Bernanke, in case you have been hiding under a rock (a sensible course of action, really), is an expert on the economic and political forces that caused the Great Depression.
Sim Wall St
Given his expertise and the fact that Bernanke and his then colleague, New York University economics professor Mark Gertler, came up with the equations way back in the 1980s to simulate portions of the US economy as it deals with a credit crunch, you would think we would have a much more sophisticated set of tools at the disposal of the Federal Reserve.
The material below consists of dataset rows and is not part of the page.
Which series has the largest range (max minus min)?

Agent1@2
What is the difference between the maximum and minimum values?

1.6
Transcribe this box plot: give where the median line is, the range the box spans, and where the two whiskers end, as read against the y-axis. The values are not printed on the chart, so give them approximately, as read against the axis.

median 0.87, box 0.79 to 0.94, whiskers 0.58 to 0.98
I certainly got that impression from the NPR report, which you can take a gander at here in its text version.
You might think that this massive $700bn bailout of the US financial services industry at least had some simulations backing up its numbers - particularly because we live in a world where we can view the weather live from satellites, and gather an enormous amount of physical data about air and water and land that can be put into simulations that can tell us with at least some accuracy what the weather will be like anywhere on the planet within a few hours.
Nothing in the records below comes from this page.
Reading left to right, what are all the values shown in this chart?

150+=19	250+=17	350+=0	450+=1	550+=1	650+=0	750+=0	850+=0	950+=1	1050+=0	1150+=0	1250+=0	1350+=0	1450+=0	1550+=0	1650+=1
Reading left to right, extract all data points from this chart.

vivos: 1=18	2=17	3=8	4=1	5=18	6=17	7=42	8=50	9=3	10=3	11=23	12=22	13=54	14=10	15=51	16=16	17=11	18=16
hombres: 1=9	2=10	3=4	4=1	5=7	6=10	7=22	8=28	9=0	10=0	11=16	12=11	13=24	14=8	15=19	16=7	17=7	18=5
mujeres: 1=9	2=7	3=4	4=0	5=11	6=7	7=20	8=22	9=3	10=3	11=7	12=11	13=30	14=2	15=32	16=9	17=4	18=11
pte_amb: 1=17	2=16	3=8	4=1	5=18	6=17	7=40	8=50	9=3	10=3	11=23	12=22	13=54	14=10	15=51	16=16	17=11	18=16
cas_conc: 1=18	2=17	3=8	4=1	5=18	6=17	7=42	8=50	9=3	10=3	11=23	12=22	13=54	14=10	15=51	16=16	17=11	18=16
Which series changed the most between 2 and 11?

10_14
Uncle Sam has dedicated several petaflops of computing power to redesigning nuclear war heads and simulating nuclear explosions (thereby getting around the Nuclear Test Ban Treaty, which forbids actually blowing up a real new nuke design to test it). You'd think at least one central bank (most likely the Federal Reserve Bank, given the central nature of the US economy since the end of World War II) would have a supercomputer cranking through scenarios right now. After all, the big banks and brokerages are doing Monte Carlo simulations to assess the risks of buying and selling securities using more or less real-time stock data.
This seems like a reasonable assumption, right? Right.
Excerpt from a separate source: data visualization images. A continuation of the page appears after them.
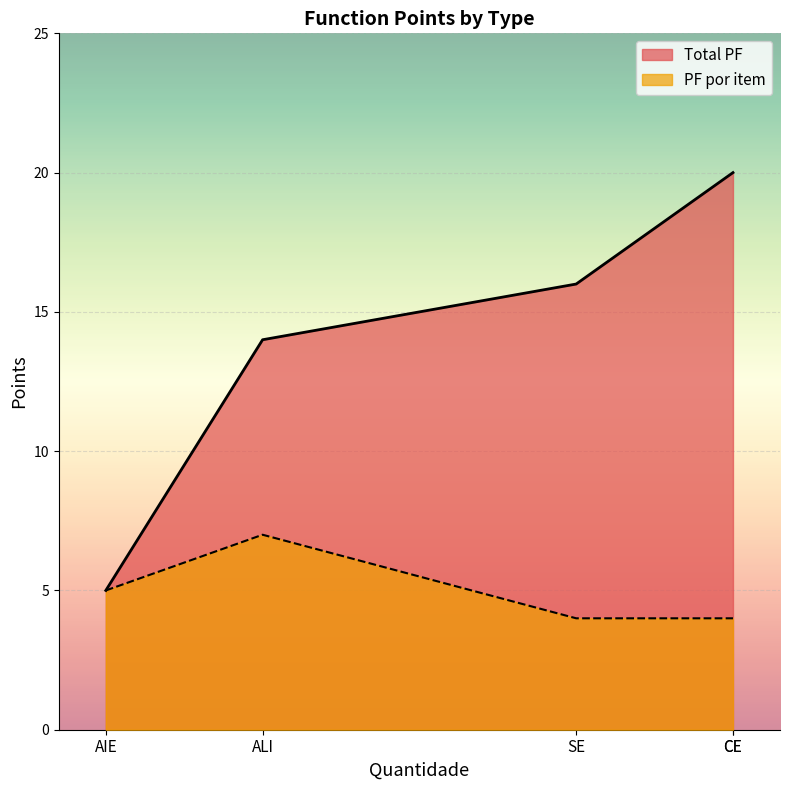

Which category has the highest value in the PF por item series?

ALI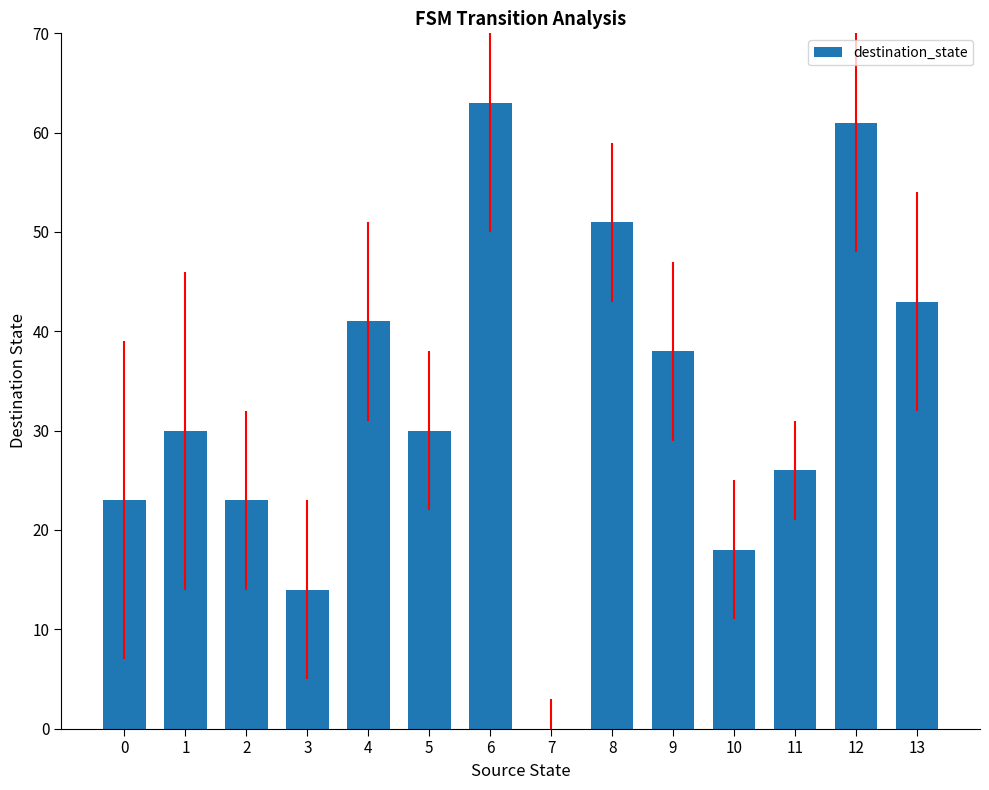

Which label corresponds to the largest value in the chart?

6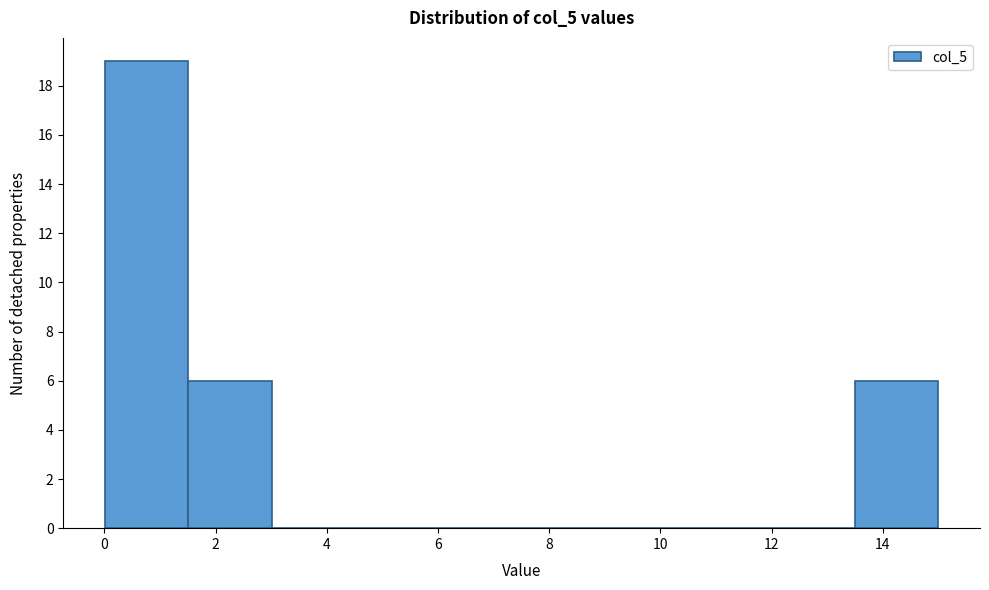

Which range on the x-axis has the tallest bar?

0.0 to 1.6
So I contacted Gertler to try to get some kind of understanding about how the Financial Accelerator model works, and what supercomputer it is implemented on. The acceleration that the model is talking about is how a credit crunch, caused by a crisis in confidence in some aspect of the economy, builds on itself and accelerates a decline. (You can read a 1996 paper put together by Bernanke, Gertler and their partner, professor Simon Gilchrist of Boston University, called The Financial Accelerator and the Flight to Quality here (pdf), and an interesting follow-up speech by Bernanke given in June 2007 called The Financial Accelerator and the Credit Channel here (pdf).)
Like the rest of you, I wanted to know what the model was saying giving the current conditions in the US stock, credit, and jobs markets.
I was able to reach Gertler by email. "Things are pretty hectic for me this week," he explained. An understatement of comic proportions had this not been such a serious bit of business.